何れにしろ同時でよかった。こんないい記事の後では出しにくくなりますから。
とてもよく広がった花と少し縮み始めた花がありますね。長時間観察ですか?
いつの日か、夜の虫がこの花を訪ねる様子が撮りたいですね。難しいかな。
by 春分 (2008-08-12 06:07) 

SilverMac

今日のブログは、カラスウリが沢山ですね。

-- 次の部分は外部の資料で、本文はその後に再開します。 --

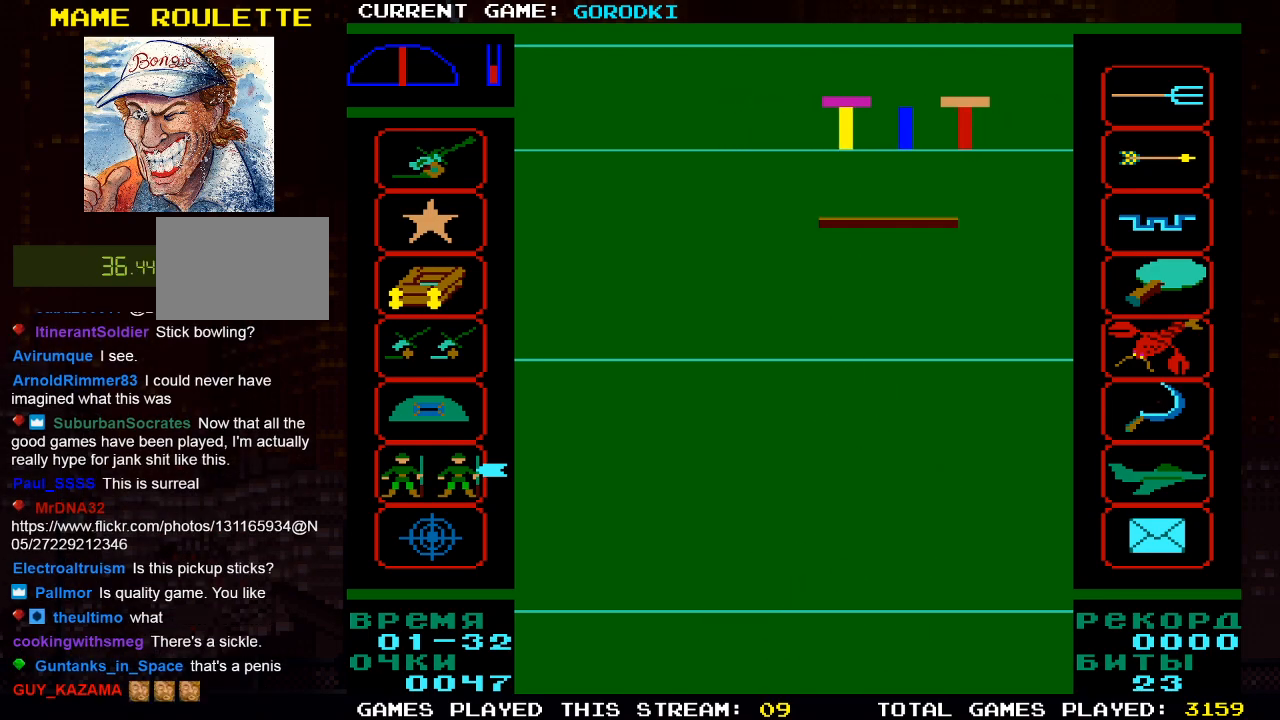
{"buttons": ["DPAD_LEFT"], "left_stick": "center", "right_stick": "center", "events": [[250, "DPAD_LEFT", "down"]]}
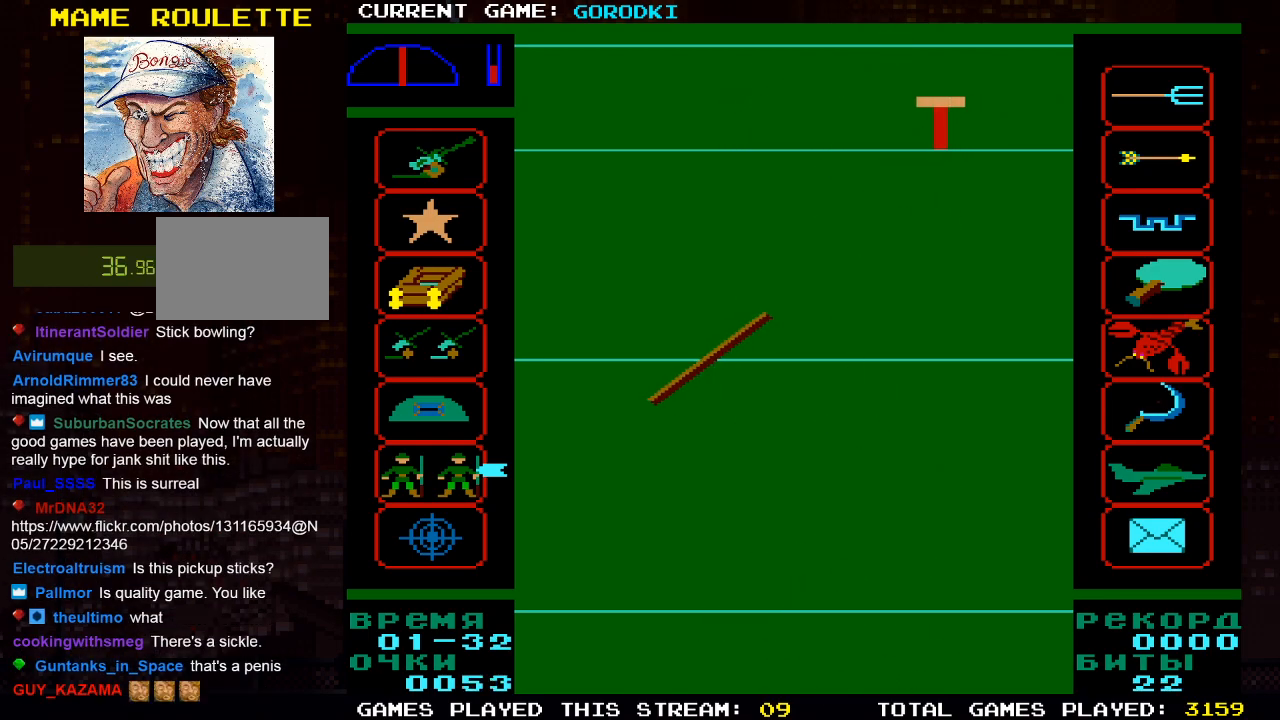
{"buttons": ["DPAD_RIGHT"], "left_stick": "center", "right_stick": "center", "events": [[167, "DPAD_LEFT", "up"], [333, "DPAD_RIGHT", "down"]]}
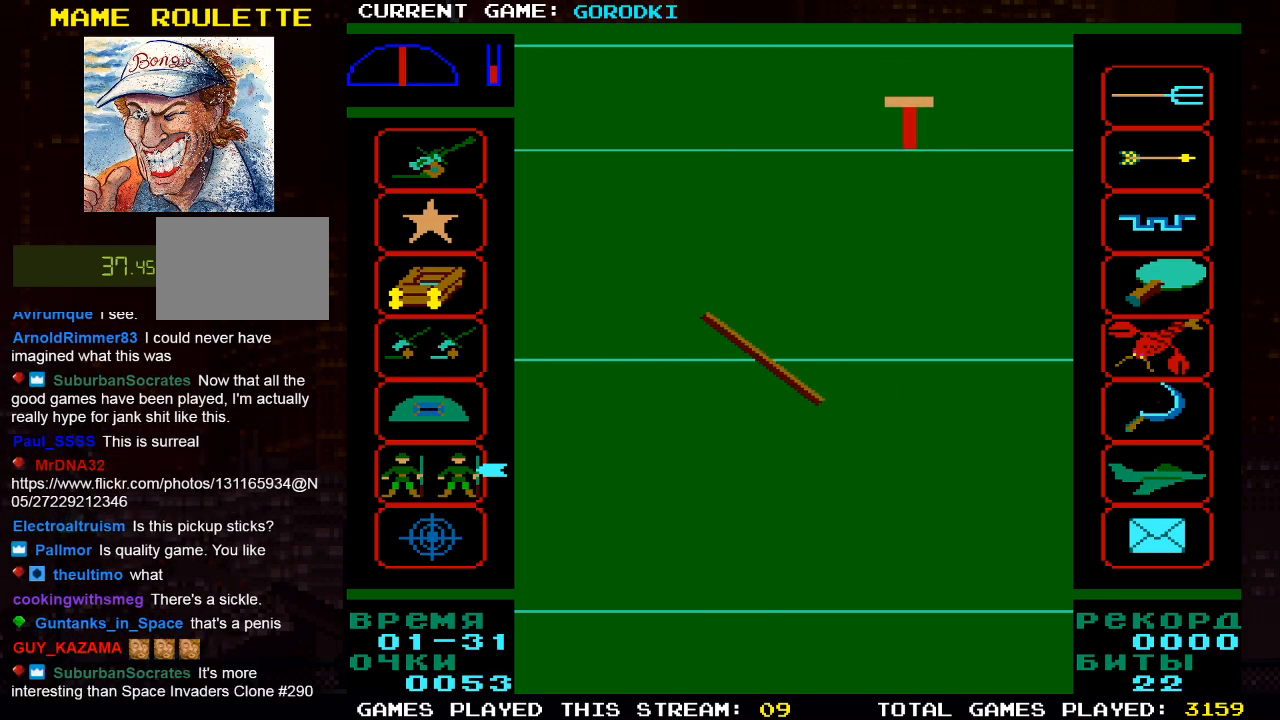
{"buttons": [], "left_stick": "center", "right_stick": "center", "events": [[300, "DPAD_RIGHT", "up"]]}
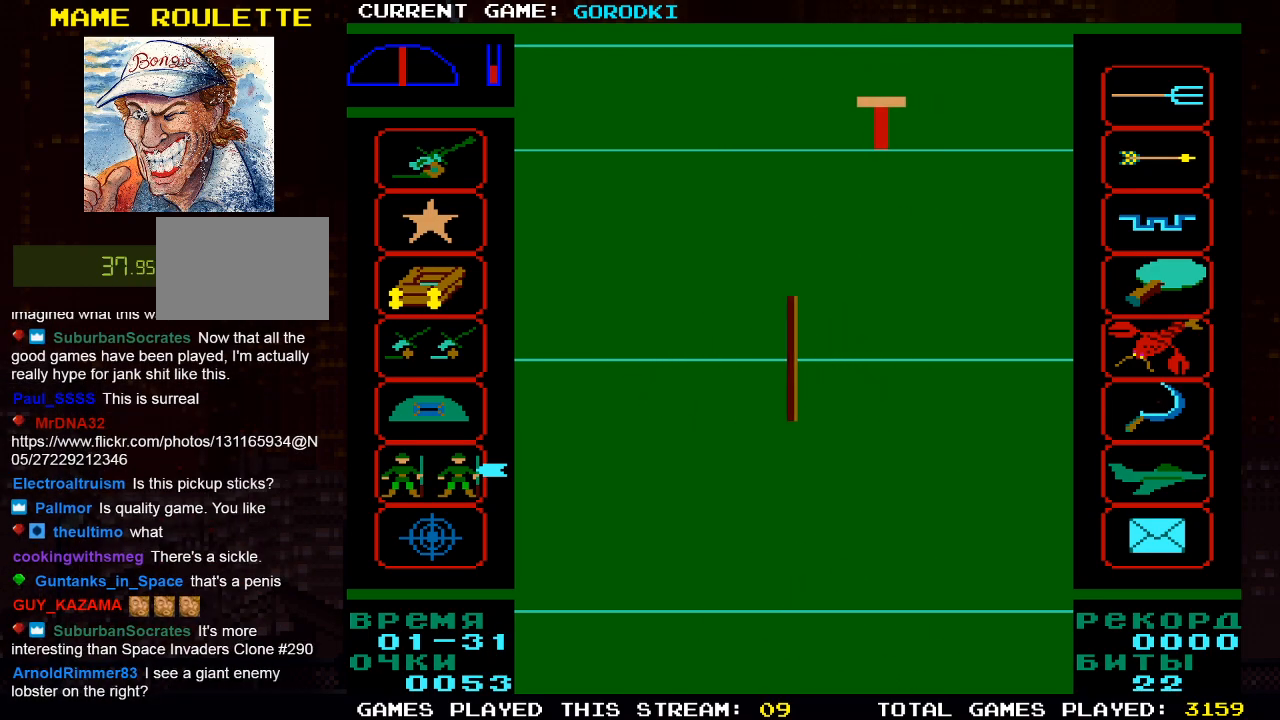
{"buttons": ["DPAD_RIGHT"], "left_stick": "center", "right_stick": "center", "events": [[133, "SQUARE", "down"], [317, "SQUARE", "up"], [433, "DPAD_RIGHT", "down"]]}
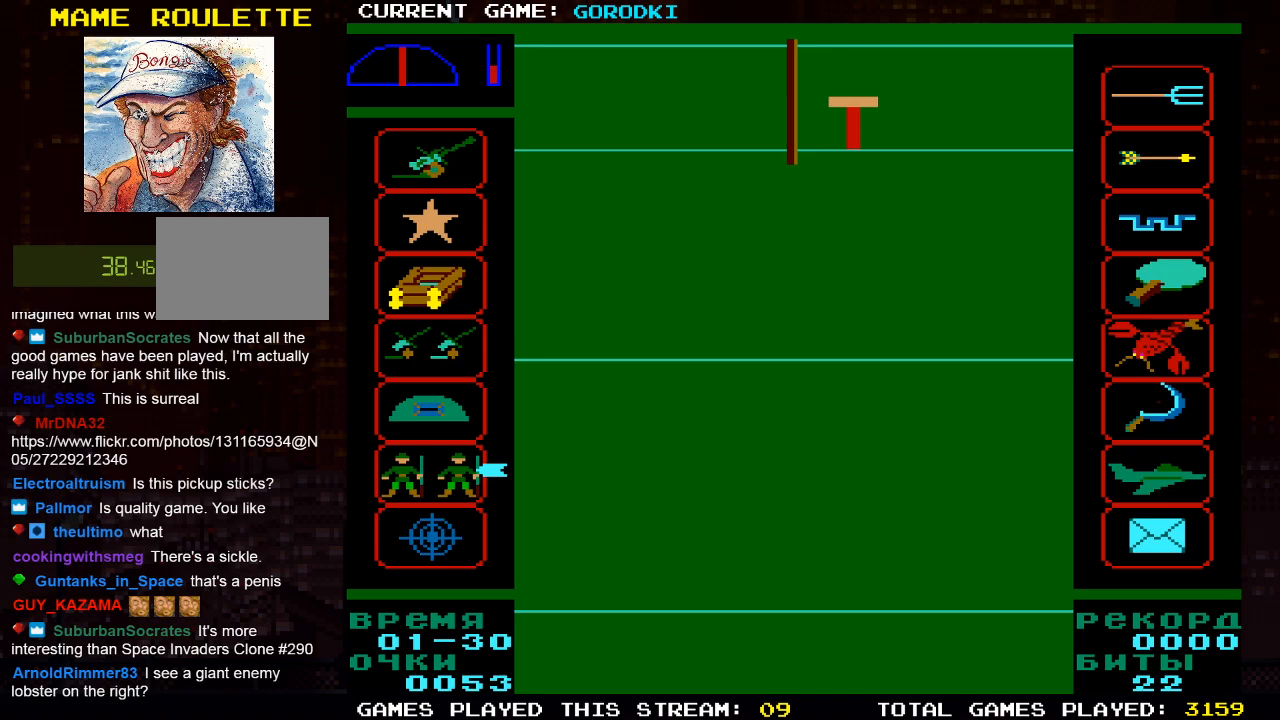
{"buttons": ["DPAD_LEFT"], "left_stick": "center", "right_stick": "center", "events": [[317, "DPAD_RIGHT", "up"], [483, "DPAD_LEFT", "down"]]}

当地は2週間ほど前に終わりました。
by SilverMac (2008-08-12 08:25) 

sanesasi

いいお話を読ませていただきました

私も すぐ裏の 山への入り口 
梅林の中にたくさん咲いていますので 夜毎カメラを代えては撮りに行きますが 
なかなか上手く撮れません   
雌花はまだ見つからず 雌花の写真は一枚もないようです

すこしまだ縮んでいてカールしているかわいい写真を撮りたいと思うのですが
カールしている時間は 短いようで行くタイミングが合いません



by sanesasi (2008-08-12 10:45) 

penpen

カラスウリ、綺麗ですね。
私も偶然昨日カラスウリを載せました。
そういえば雄花と雌花があるのでしたね。
わたしも以前 albireoさんの記事から雌花を探しに行ったことがありました。
by penpen (2008-08-12 21:01) 

sakamono

写真も素晴しいですが、出会った親子との会話のエピソードがなんとも良いです。
自分も時折話しかけられるコトがありますが、こんな良い感じではなかったかな^^;。
by sakamono (2008-08-12 23:27) 

ichii

烏瓜は実も真っ赤で目を惹くけれど、
花も独特ですね。
仙人の髭か、リンパ腺みたいにも見える…。
不思議な形状だなあ。
by ichii (2008-08-13 17:58) 

lapis

カラスウリは、本当に美しいですね!
その幻想的な姿から、まるで物語のなかの花のような印象を受けます。
by lapis (2008-08-13 20:19) 

barbie

ほんと、コサージュにしたいぐらいです。が、夜中にしかだめなんですね。